Politico confirmed today that then-White House chief-of-staff Mark Meadows was also a bit shady about destroying documents following at least one meeting during his tenure as Trump’s right-hand man.

After a post-2020 election meeting between Meadows and Rep. Scott Perry (R-PA), the White House official reportedly set fire to some documents. He apparently did this in his office, which is not only a 🔥 fire hazard 🔥 but a move that could be considered illegal, depending on the nature of the records. That detail is unclear, per Politico and The New York Times, which was first to report on the matter. Information about Meadows burning documents in his office was tucked into the Times’ recent piece on Trump supposedly backing Jan. 6 rioters’ calls to “hang” his former VP Mike Pence.

News of Meadows’ apparent arsonistic behavior was revealed in a deposition that one of Meadows’ former aides recently gave to the Jan. 6 select committee investigating the insurrection and Trump’s efforts to incite the violent attack. The ex-Meadows staffer, Cassidy Hutchinson, reportedly told the congressional panel that she witnessed Meadows setting documents on fire after he had a meeting with Perry, who played a key role in helping Trump and his allies dig up ways to subvert the results of the 2020 presidential election.

Both Politico and the Times make it clear that it is, in fact, unclear what documents were set aflame and whether the action violated federal law, but both news outlets’ sources said Meadows’ record-burning is a crucial focus of the Jan. 6 committee’s investigative work.

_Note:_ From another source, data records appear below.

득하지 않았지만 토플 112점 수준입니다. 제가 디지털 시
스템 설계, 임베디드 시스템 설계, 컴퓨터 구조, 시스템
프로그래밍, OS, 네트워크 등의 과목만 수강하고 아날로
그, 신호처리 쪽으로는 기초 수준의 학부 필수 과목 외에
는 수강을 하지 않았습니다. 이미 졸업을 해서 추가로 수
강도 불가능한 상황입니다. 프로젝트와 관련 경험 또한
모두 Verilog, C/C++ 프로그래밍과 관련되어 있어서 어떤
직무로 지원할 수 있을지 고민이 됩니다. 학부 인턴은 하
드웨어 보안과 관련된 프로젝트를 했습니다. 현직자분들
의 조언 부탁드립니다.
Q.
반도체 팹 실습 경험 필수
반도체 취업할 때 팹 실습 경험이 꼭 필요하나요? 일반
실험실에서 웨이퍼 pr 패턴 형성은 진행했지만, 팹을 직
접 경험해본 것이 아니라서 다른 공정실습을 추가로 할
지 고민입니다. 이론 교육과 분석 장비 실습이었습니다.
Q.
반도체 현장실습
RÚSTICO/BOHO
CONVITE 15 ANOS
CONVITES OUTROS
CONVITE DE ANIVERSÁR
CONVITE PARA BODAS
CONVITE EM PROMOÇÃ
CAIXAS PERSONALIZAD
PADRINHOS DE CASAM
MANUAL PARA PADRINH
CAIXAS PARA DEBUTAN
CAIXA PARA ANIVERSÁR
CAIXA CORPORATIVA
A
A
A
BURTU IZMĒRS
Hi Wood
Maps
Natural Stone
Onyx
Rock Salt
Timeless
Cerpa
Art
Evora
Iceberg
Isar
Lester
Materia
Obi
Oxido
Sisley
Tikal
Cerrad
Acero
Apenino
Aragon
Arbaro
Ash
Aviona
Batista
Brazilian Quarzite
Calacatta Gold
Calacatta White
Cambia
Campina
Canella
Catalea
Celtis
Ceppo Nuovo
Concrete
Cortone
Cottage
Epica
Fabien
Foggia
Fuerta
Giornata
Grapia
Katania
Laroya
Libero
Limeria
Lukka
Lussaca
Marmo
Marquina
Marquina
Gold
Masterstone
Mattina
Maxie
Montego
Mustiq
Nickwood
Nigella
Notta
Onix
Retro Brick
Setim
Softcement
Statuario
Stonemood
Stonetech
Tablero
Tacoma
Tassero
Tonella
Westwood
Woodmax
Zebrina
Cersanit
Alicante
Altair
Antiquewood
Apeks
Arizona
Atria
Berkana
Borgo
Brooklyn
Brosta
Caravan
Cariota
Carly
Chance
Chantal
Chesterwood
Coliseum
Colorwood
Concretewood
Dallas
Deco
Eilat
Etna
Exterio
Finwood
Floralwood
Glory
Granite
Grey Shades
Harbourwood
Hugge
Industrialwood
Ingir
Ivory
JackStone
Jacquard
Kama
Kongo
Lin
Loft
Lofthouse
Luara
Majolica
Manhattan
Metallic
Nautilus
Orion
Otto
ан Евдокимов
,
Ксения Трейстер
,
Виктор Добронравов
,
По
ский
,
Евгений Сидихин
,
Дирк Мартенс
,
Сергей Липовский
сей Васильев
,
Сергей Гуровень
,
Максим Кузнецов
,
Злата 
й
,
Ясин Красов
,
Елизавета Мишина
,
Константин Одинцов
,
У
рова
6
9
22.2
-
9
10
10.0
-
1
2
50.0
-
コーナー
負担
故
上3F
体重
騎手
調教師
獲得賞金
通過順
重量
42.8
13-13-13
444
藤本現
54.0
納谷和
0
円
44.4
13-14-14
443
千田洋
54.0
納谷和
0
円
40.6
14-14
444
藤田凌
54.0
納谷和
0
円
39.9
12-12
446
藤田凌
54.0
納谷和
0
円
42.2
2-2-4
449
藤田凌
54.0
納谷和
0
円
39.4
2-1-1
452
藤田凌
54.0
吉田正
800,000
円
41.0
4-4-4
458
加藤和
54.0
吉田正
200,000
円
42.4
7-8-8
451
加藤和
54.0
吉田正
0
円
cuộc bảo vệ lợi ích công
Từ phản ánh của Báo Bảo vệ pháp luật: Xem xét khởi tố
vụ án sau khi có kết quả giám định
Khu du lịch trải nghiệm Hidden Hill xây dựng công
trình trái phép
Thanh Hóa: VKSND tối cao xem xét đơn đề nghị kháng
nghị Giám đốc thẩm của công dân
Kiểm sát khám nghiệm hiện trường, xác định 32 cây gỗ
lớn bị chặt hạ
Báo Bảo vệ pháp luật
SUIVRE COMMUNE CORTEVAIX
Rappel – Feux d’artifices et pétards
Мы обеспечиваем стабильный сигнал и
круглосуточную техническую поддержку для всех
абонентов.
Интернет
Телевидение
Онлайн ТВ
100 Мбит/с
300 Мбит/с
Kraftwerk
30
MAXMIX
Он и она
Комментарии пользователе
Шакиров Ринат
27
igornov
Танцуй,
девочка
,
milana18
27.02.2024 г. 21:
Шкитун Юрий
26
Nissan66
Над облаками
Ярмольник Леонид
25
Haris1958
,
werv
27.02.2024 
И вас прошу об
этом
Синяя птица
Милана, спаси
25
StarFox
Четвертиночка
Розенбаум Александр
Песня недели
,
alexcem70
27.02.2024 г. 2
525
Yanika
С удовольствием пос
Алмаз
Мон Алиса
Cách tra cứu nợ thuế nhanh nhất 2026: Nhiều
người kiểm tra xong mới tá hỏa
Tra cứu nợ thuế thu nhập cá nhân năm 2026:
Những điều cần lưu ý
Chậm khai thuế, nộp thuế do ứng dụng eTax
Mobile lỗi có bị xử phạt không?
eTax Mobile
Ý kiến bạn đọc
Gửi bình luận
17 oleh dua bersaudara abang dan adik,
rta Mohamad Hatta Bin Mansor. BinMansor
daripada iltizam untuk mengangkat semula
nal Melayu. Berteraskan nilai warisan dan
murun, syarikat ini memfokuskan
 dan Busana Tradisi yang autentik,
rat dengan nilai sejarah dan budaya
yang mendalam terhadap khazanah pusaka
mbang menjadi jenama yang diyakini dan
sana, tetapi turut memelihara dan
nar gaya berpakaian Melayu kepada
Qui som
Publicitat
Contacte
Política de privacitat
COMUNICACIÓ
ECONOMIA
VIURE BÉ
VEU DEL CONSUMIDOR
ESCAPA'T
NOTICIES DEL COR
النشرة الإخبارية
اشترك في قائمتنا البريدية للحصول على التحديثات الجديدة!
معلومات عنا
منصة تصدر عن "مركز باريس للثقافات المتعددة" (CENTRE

Again, details of the destroyed documents and the matters discussed in the Meadows-Perry meeting are still unknown. But we do know that Perry played a sort of liaison role in connecting Trump to Jeffrey Clark. Clark fully bought into Trump’s Big Lie crusade and was a top DOJ official at the time whom Trump considered promoting to the position of acting attorney general after his electoral defeat. When Attorney General Bill Barr announced the DOJ had found no evidence of widespread voter fraud in the 2020 election, Trump was irked and reportedly in search of an election-stealing ally to lead the department — and one who might use the DOJ’s credibility to raise questions about the legitimacy of the election.

And Perry was actively involved at the time in helping Trump, via texts to Meadows, push the Big Lie crusade, according to the Jan. 6 committee.

“Mark, just checking in as time continues to count down,” Perry texted Meadows on Dec. 26, 2020. “11 days to 1/6 and 25 days to inauguration. We gotta get going!”

The plan to install Clark as the head of the DOJ ultimately fell flat, primarily because several members of DOJ leadership warned that they would resign if Trump made such a move.

But the Jan. 6 committee is clearly still interested in Perry’s involvement in the election-stealing scheme. Perry was one of four other Republicans, including House Minority Leader Kevin McCarthy (R-CA), that the panel subpoenaed earlier this month for testimony.

What will come of those subpoenas is still unclear, but at least one Republican, Rep. Jim Jordan (R-OH), signaled last night he might comply with the committee’s subpoena as long as lawmakers meet his list of demands, which include requesting that the committee share any evidence related to him they might’ve gathered over the course of the last 10 months.